Advantage: iPad. The iPad wins with its slimmer design, lighter weight, equivalent battery life, and superior screen.

Video and audio

Consumers like netbooks because they can use them to watch TV shows, Web video, and movies on the go. Neither netbooks nor the iPad have an optical drive, so everything you watch has to be synced from your primary PC, downloaded to the device, or streamed. The same goes for music. But which machine offers the better overall experience?

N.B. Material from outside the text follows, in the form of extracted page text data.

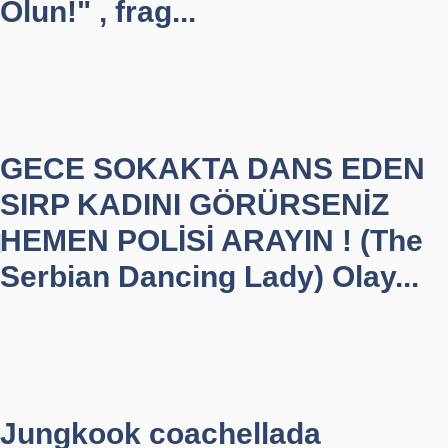
Olun!" , frag...
GECE SOKAKTA DANS EDEN
SIRP KADINI GÖRÜRSENİZ
HEMEN POLİSİ ARAYIN ! (The
Serbian Dancing Lady) Olay...
Jungkook coachellada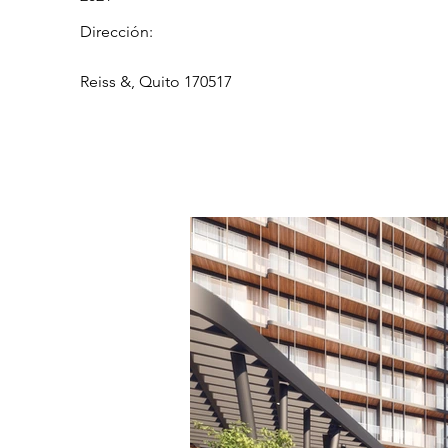
Dirección:
Reiss &, Quito 170517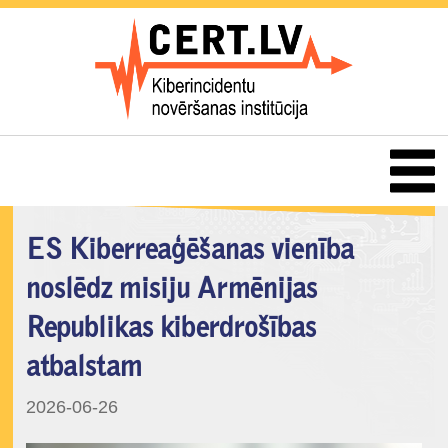
ES Kiberreaģēšanas vienība
noslēdz misiju Armēnijas
Republikas kiberdrošības
atbalstam
2026-06-26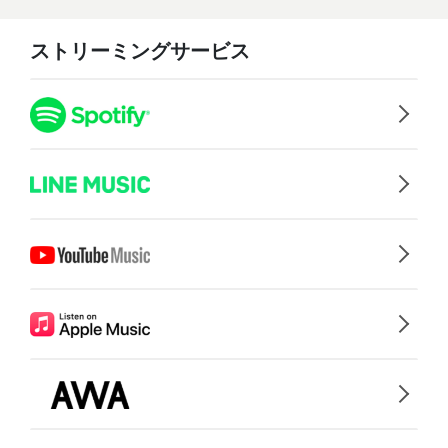
ストリーミングサービス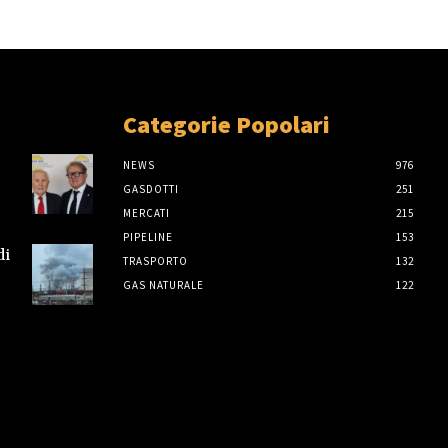
Categorie Popolari
NEWS
976
GASDOTTI
251
MERCATI
215
PIPELINE
153
di
TRASPORTO
132
GAS NATURALE
122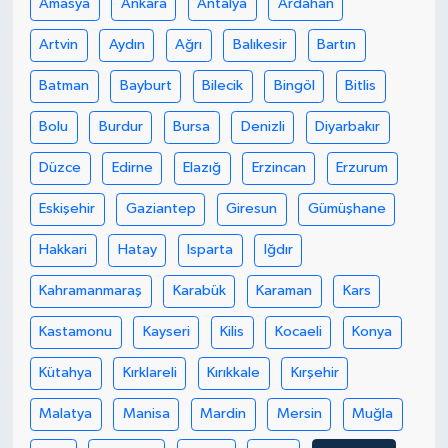
Amasya
Ankara
Antalya
Ardahan
Artvin
Aydın
Ağrı
Balıkesir
Bartın
Batman
Bayburt
Bilecik
Bingöl
Bitlis
Bolu
Burdur
Bursa
Denizli
Diyarbakır
Düzce
Edirne
Elazığ
Erzincan
Erzurum
Eskişehir
Gaziantep
Giresun
Gümüşhane
Hakkari
Hatay
Isparta
Iğdır
Kahramanmaraş
Karabük
Karaman
Kars
Kastamonu
Kayseri
Kilis
Kocaeli
Konya
Kütahya
Kırklareli
Kırıkkale
Kırşehir
Malatya
Manisa
Mardin
Mersin
Muğla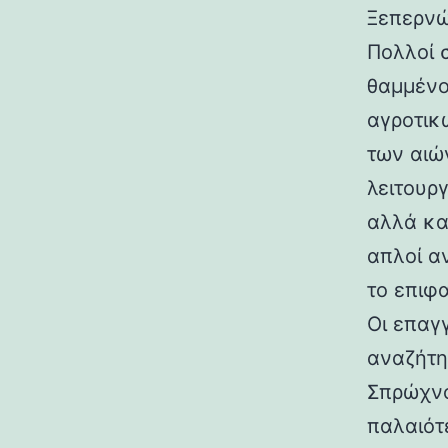
Ξεπερνώ
Πολλοί 
θαμμένο
αγροτικ
των αιώ
λειτουρ
αλλά κα
απλοί α
το επιφ
Οι επαγ
αναζήτη
Σπρώχνο
παλαιότ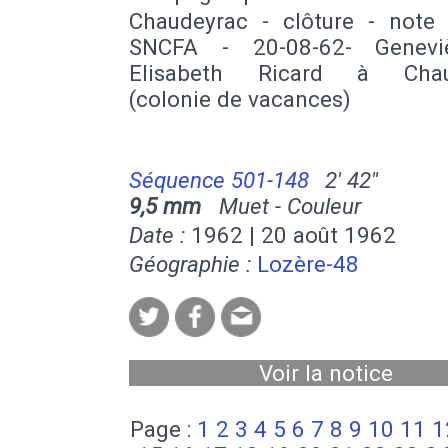
Chaudeyrac - clôture - note 
SNCFA - 20-08-62- Genevi
Elisabeth Ricard à Chau
(colonie de vacances)
Séquence 501-148
2' 42''
9,5 mm
Muet - Couleur
Date :
1962 | 20 août 1962
Géographie :
Lozère-48
Voir la notice
Page :
1
2
3
4
5
6
7
8
9
10
11
1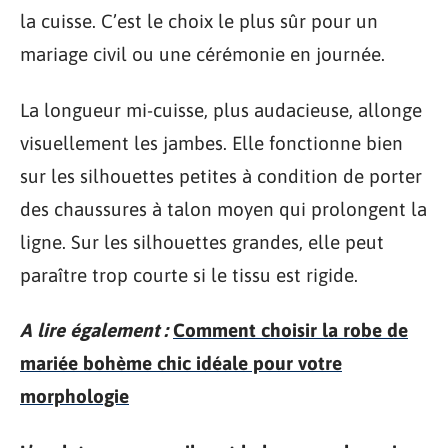
la cuisse. C’est le choix le plus sûr pour un
mariage civil ou une cérémonie en journée.
La longueur mi-cuisse, plus audacieuse, allonge
visuellement les jambes. Elle fonctionne bien
sur les silhouettes petites à condition de porter
des chaussures à talon moyen qui prolongent la
ligne. Sur les silhouettes grandes, elle peut
paraître trop courte si le tissu est rigide.
A lire également :
Comment choisir la robe de
mariée bohème chic idéale pour votre
morphologie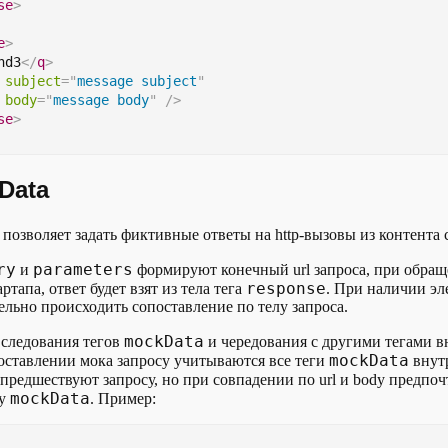
se
>
e
>
nd3
</
q
>
subject
=
"
message subject
"
body
=
"
message body
"
/>
se
>
Data
позволяет задать фиктивные ответы на http-вызовы из контента 
ry
parameters
и
формируют конечный url запроса, при обращ
response
ртапа, ответ будет взят из тела тега
. При наличии э
ельно происходить сопоставление по телу запроса.
mockData
 следования тегов
и чередования с другими тегами 
mockData
оставлении мока запросу учитываются все теги
внут
 предшествуют запросу, но при совпадении по url и body предпоч
mockData
гу
. Пример: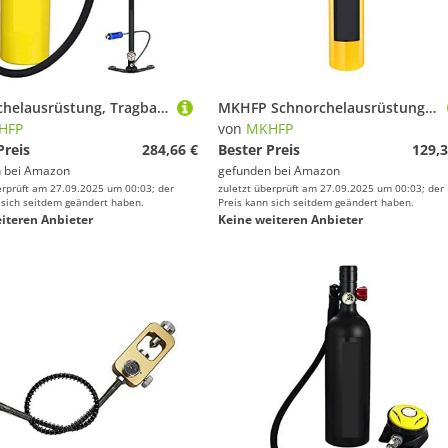
Schnorchelausrüstung, Tragbare Sauerstoffflasche for Tauchen Mit 1 L Fassungsvermögen(Yellow Bottle Silver Head)
MKHFP Schnorchelausrüstung, Tragbare Unterwasser-Notfall-Ersatzgasflaschen, Ausgestattet Mit Einem Kompletten Satz Atemschutzmasken(Orange0.5L Respirator)
HFP
von
MKHFP
Preis
284,66 €
Bester Preis
129,3
 bei
Amazon
gefunden bei
Amazon
erprüft am 27.09.2025 um 00:03; der
zuletzt überprüft am 27.09.2025 um 00:03; der
 sich seitdem geändert haben.
Preis kann sich seitdem geändert haben.
iteren Anbieter
Keine weiteren Anbieter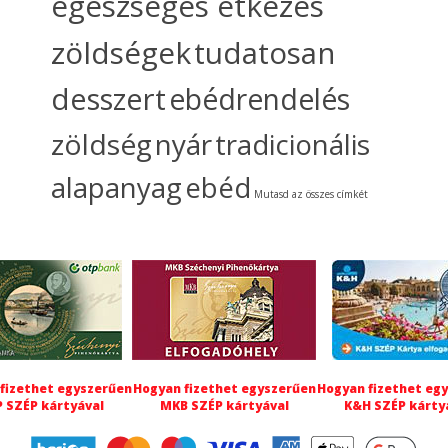
egészséges étkezés
zöldségek
tudatosan
desszert
ebédrendelés
zöldség
nyár
tradicionális
alapanyag
ebéd
Mutasd az összes címkét
fizethet egyszerűen
Hogyan fizethet egyszerűen
Hogyan fizethet eg
 SZÉP kártyával
MKB SZÉP kártyával
K&H SZÉP kárty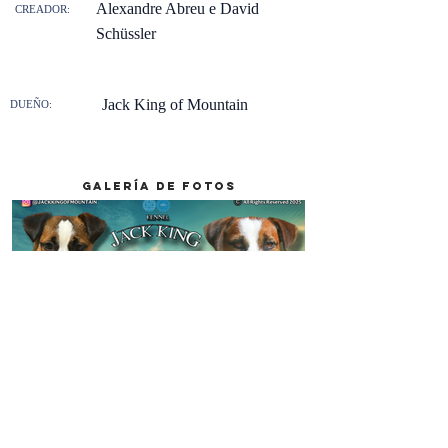
Alexandre Abreu e David
CREADOR:
Schüssler
Jack King of Mountain
DUEÑO:
galería de fotos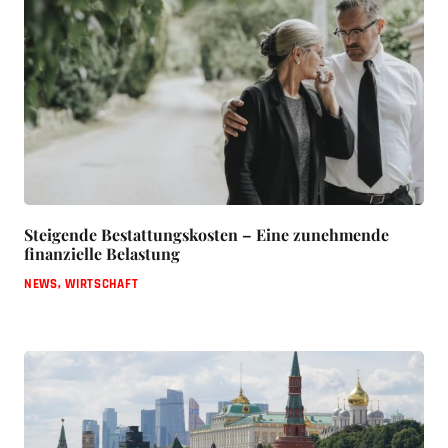
Steigende Bestattungskosten – Eine zunehmende
finanzielle Belastung
NEWS
,
WIRTSCHAFT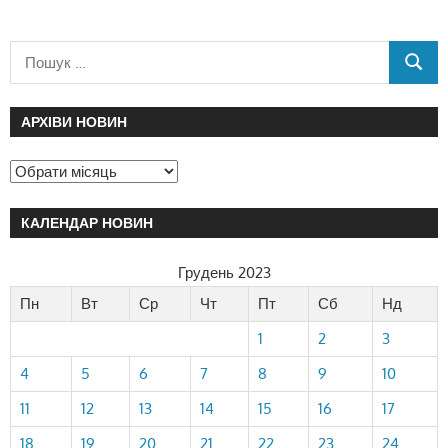
АРХІВИ НОВИН
КАЛЕНДАР НОВИН
Грудень 2023
Пн
Вт
Ср
Чт
Пт
Сб
Нд
1
2
3
4
5
6
7
8
9
10
11
12
13
14
15
16
17
18
19
20
21
22
23
24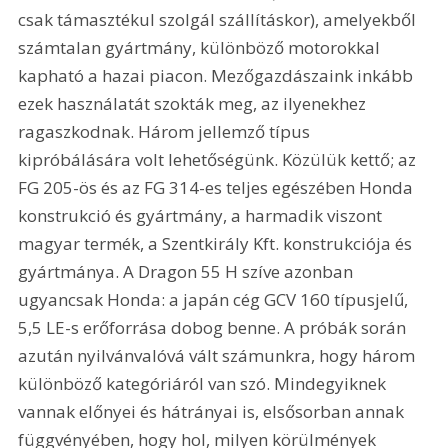
csak támasztékul szolgál szállításkor), amelyekből 
számtalan gyártmány, különböző motorokkal 
kapható a hazai piacon. Mezőgazdászaink inkább 
ezek használatát szokták meg, az ilyenekhez 
ragaszkodnak. Három jellemző típus 
kipróbálására volt lehetőségünk. Közülük kettő; az 
FG 205-ös és az FG 314-es teljes egészében Honda 
konstrukció és gyártmány, a harmadik viszont 
magyar termék, a Szentkirály Kft. konstrukciója és 
gyártmánya. A Dragon 55 H szíve azonban 
ugyancsak Honda: a japán cég GCV 160 típusjelű, 
5,5 LE-s erőforrása dobog benne. A próbák során 
azután nyilvánvalóvá vált számunkra, hogy három 
különböző kategóriáról van szó. Mindegyiknek 
vannak előnyei és hátrányai is, elsősorban annak 
függvényében, hogy hol, milyen körülmények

iPad: Video certainly looks better on the iPad’s IPS display. Obviously, the lack of Flash support hurts your ability to view a lot of Web video, but the built-in YouTube app, the free Netflix and ABC apps, and the growing support for HTML5 video on key Websites help alleviate the problem. If you want to watch your own videos, you have to convert them to a compatible format in advance, which can be a drag. Of course, consuming video from the iTunes store directly on the iPad is easy to do. Audio quality through the built-in speakers is a bit weak, but better than we expected.

Netbook: In theory, by virtue of being complete PCs, netbooks support any format out there. In practice, most of them struggle with high-def video and don’t play Flash (even the standard-def stuff) well when expanded to full screen. On the other hand, most netbooks have far more storage space than even the 64GB iPad for storing your music and video library, too. But the screen quality on netbooks is almost universally poor. The color, contrast, and viewing angles of the iPad absolutely kill any netbook screen we’ve ever seen.

Advantage: Tie. Netbooks are more flexible, but they have performance problems and worse screens. iPads are limited and more difficult to get content on unless you already do everything in iTunes, but the quality of the viewing and listening experience is much better.

Playing games

If you’re going to carry your computer adjunct along with you everywhere, you’d better be able to get your portable game on.

iPad: Considering the way that the iPhone and iPod Touch took off as game devices, the strong support for the iPad from game developers is hardly surprising. Sure, you can play your iPhone/Touch games in an enlarged mode, but that’s not a great experience. Games optimized for the iPad are, so far, a huge leap over their iPhone/Touch brethren. The bigger screen and superior performance make possible a whole new class of games. Though the games often carry higher prices than do games for the iPhone or Touch, they’re still quite inexpensive in comparison to most standard PC games.

Netbook: When it comes to games, netbooks leave a lot to be desired. Netbooks can run any PC game that is playable without an optical drive, but their performance is so poor that all the best high-end games are out of reach. Premium netbooks equipped with nVidia’s Ion graphics or those built on AMD’s platform fare better, but they still force users to accept too many compromises. Here, the fact that the iPad is a separate platform requiring specific support works to its advantage. Even Flash-based Web games can be difficult for a netbook to handle: Many won’t fit in the limited-size browser window, and others often bog down when the game’s action gets hectic.

Advantage: iPad. Despite the huge potential library of PC games that a netbook gives you access to, we think that the iPad has the gaming edge. By developing games specifically for that platform, developers are creating an excellent experience that you just can’t get from most PC games on a netbook.

And the winner Is…

The choice of a winner isn’t as clearcut as you might suppose. The better choice for a PC companion really depends on what you want to do with the device. If your primary need is a system for work, the netbook’s superiority is indisputable. For entertainment, however, the iPad has the edge, thanks to its superior overall gaming experience and better-quality audio and video—despite its lack of flexibility. Netbooks have the advantage in browsing the Web, but the iPad is a surprisingly capable and enjoyable Web browsing device even though it doesn’t support Adobe Flash. At this point, with iPad prices starting at $500, we think most users will get more for their money from a $350 netbook. But if Apple chops a couple hundred bucks off the price of its iPad, the decision would be much harder to make.